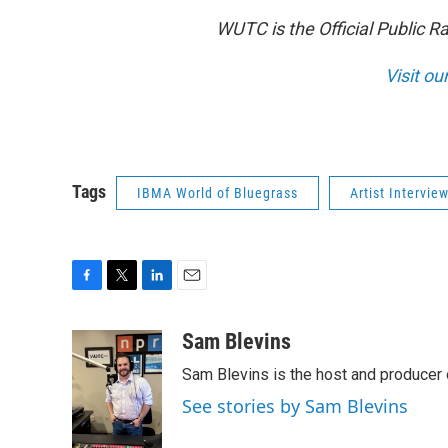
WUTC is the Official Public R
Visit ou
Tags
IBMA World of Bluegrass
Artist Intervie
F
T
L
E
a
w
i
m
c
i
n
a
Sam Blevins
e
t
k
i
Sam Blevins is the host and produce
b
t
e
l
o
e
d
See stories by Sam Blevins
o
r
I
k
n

※ ※ ※

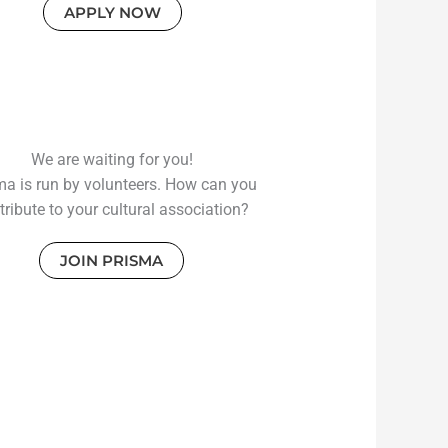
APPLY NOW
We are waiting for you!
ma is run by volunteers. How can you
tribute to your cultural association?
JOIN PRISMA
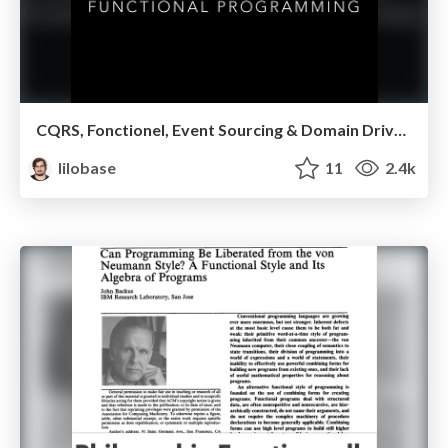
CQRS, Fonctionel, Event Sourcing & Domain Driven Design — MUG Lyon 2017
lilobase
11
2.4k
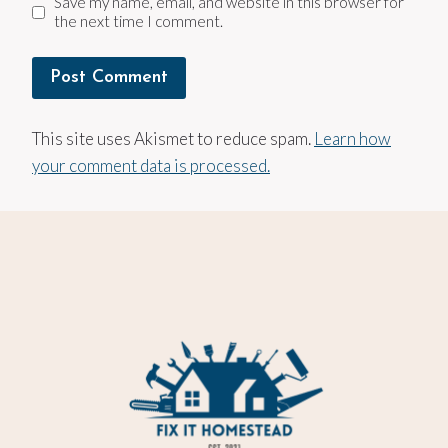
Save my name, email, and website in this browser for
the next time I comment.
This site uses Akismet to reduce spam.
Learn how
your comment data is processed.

※ ※ ※

→ TASK:
Switch "browser" to "device" in the lines that begin with the one containing "Save my name, email, and" and end with the one containing "your comment data is processed.", leaving everything else unchanged. Give back only those lines.

→ ANSWER SECTION:
Save my name, email, and website in this device for
the next time I comment.
This site uses Akismet to reduce spam.
Learn how
your comment data is processed.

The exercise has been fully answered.